Mr. Washington seems to be demanding primary allegiance to the centralized government, and seems to regard service at that level as the only true public service; Mr. Henry believed that his primary allegiance was to Virginia. George Mason also stayed at state level. The concept of primary allegiance being to one’s home is the belief that caused Robert E. Lee to go to the service of his native state and home instead of supporting what many regarded as the tyranny of a centralized government.
Virginia did not just jump on some bandwagon of hysteria for secession. In fact, Virginia was in no hurry to secede. Virginia had formed a Secession Convention, but one of the convention’s first actions was to create a 21-member Federal Relations Committee which was charged with reaching a compromise to the sectional differences in the US as they affected Virginia. The committee was made up of 4 secessionists, 10 moderates and 7 unionists. However, five days after the Succession Convention was approved, the Virginia General Assembly also called for a national Peace Conference to be led by a former President of the United States and a Virginian, John Tyler, to be held in Washington D.C. on February 4, 1860. (That was the same date that elections were scheduled for delegates to the secession convention.) The firing on Ft. Sumter scuttled that effort.
Why was Ft Sumter fired on? South Carolina had seceded, and demanded the surrender of Ft. Sumter in keeping with its determination that the fort was unlawfully occupied by Union troops in a sovereign state. Southern Unionists had been assured by US Sec of State Seward that Ft Sumter WOULD BE ABANDONED; instead, attempts were made to resupply. The federal government was talking out of both sides of its mouth.

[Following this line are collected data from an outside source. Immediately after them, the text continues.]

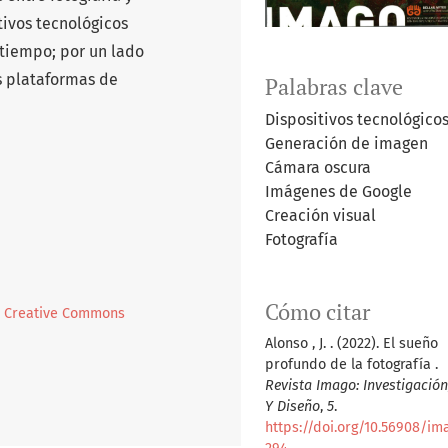
tivos tecnológicos
tiempo; por un lado
as plataformas de
Palabras clave
Dispositivos tecnológico
Generación de imagen
Cámara oscura
Imágenes de Google
Creación visual
Fotografía
Cómo citar
l
Creative Commons
Alonso , J. . (2022). El sueño
profundo de la fotografía .
Revista Imago: Investigación
Y Diseño
,
5
.
https://doi.org/10.56908/im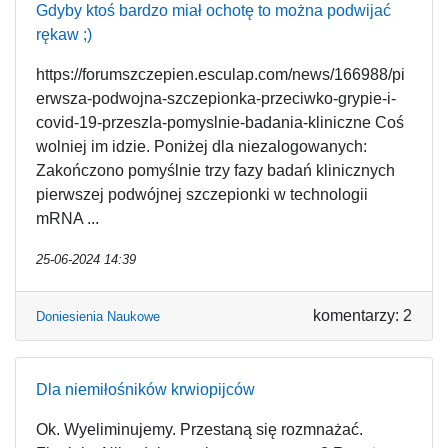
Gdyby ktoś bardzo miał ochotę to można podwijać
rękaw ;)
https://forumszczepien.esculap.com/news/166988/pi
erwsza-podwojna-szczepionka-przeciwko-grypie-i-
covid-19-przeszla-pomyslnie-badania-kliniczne Coś
wolniej im idzie. Poniżej dla niezalogowanych:
Zakończono pomyślnie trzy fazy badań klinicznych
pierwszej podwójnej szczepionki w technologii
mRNA ...
25-06-2024 14:39
komentarzy: 2
Doniesienia Naukowe
Dla niemiłośników krwiopijców
Ok. Wyeliminujemy. Przestaną się rozmnażać.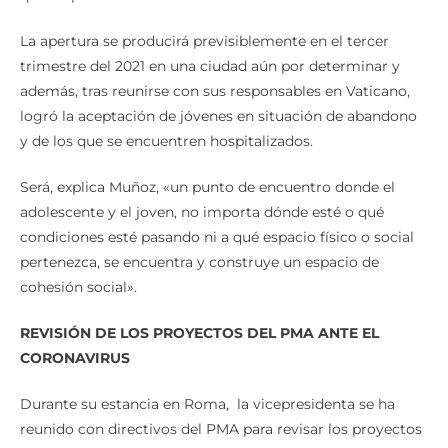
La apertura se producirá previsiblemente en el tercer
trimestre del 2021 en una ciudad aún por determinar y
además, tras reunirse con sus responsables en Vaticano,
logró la aceptación de jóvenes en situación de abandono
y de los que se encuentren hospitalizados.
Será, explica Muñoz, «un punto de encuentro donde el
adolescente y el joven, no importa dónde esté o qué
condiciones esté pasando ni a qué espacio físico o social
pertenezca, se encuentra y construye un espacio de
cohesión social».
REVISIÓN DE LOS PROYECTOS DEL PMA ANTE EL
CORONAVIRUS
Durante su estancia en Roma, la vicepresidenta se ha
reunido con directivos del PMA para revisar los proyectos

Still, at this point, Virginia had made no determination to secede. After Ft Sumter was fired on, Lincoln (thru Sec of War Cameron) called on the states, including Virginia and other southern states that had not seceded, to detach troops from their own state militias “to execute the laws of the Union, suppress insurrections, repel invasions, etc.” Virginia’s Gov Letcher’s response swayed Virginia public opinion toward secession: “Executive Department, Richmond, Va., April 15, 1861. Hon. Simon Cameron, Secretary of War: Sir: I have received your telegram of the 15th, the genuineness of which I doubted. Since that time I have received your communications mailed the same day, in which I am requested to detach from the militia of the State of Virginia “the quota assigned in a table,” which you append, “to serve as infantry or rifleman for the period of three months, unless sooner discharged.” In reply to this communication, I have only to say that the militia of Virginia will not be furnished to the powers at Washington for any such use or purpose as they have in view. Your object is to subjugate the Southern States, and a requisition made upon me for such an object - an object, in my judgment, not within the purview of the Constitution or the act of 1795 - will not be complied with. You have chosen to inaugurate civil war, and, having done so, we will meet it in a spirit as determined as the administration has exhibited toward the South. — Respectfully, John Letcher”

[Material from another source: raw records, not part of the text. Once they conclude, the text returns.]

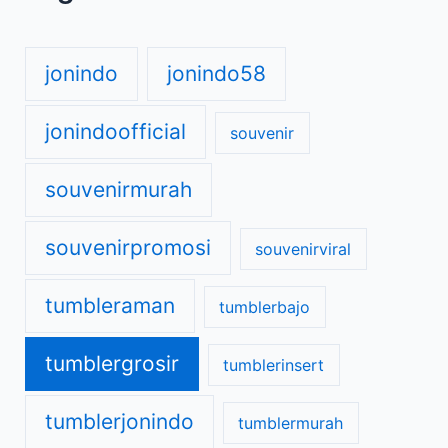
jonindo
jonindo58
jonindoofficial
souvenir
souvenirmurah
souvenirpromosi
souvenirviral
tumbleraman
tumblerbajo
tumblergrosir
tumblerinsert
tumblerjonindo
tumblermurah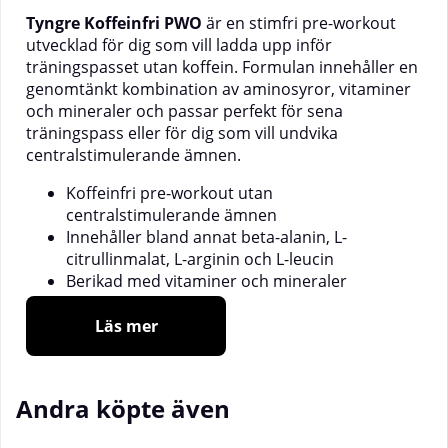
Tyngre Koffeinfri PWO
är en stimfri pre-workout
utvecklad för dig som vill ladda upp inför
träningspasset utan koffein. Formulan innehåller en
genomtänkt kombination av aminosyror, vitaminer
och mineraler och passar perfekt för sena
träningspass eller för dig som vill undvika
centralstimulerande ämnen.
Koffeinfri pre-workout utan
centralstimulerande ämnen
Innehåller bland annat beta-alanin, L-
citrullinmalat, L-arginin och L-leucin
Berikad med vitaminer och mineraler
Lättblandat pulver med fräsch smak
20 portioner per förpackning
Läs mer
Vegansk
Tyngre Koffeinfri PWO är utvecklad för dig som vill
Andra köpte även
ha en komplett pre-workout utan koffein. Formulan
innehåller bland annat beta-alanin, L-citrullinmalat,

Support for slavery and oppression is impossible to defend. Support for individual liberty and state’s rights? Weren’t those the primary reasons for fighting the American Revolution in the first place? Many southerners still call the Civil War the War of Northern Aggression. Remember that only a third of southern families owned slaves - and a few slave owners were free blacks; many southerners fought for their own personal liberty.
I love how Colonial Williamsburg’s Patrick Henry, Thomas Jefferson, etc. do not dodge the questions on slavery, but lay out the facts so that visitors can see that there were hard questions with no easy answers that dogged our nation from before it was formed. So many times, I have seen visitors just waiting to “get” the founding fathers on questions of slavery. After talking to them, most visitors come away with thoughtful expressions and the discovery that it wasn’t such a simple question after all for economic and logistical reasons. Morally, slavery and oppression have always been indefensible, and they do not dodge that fact.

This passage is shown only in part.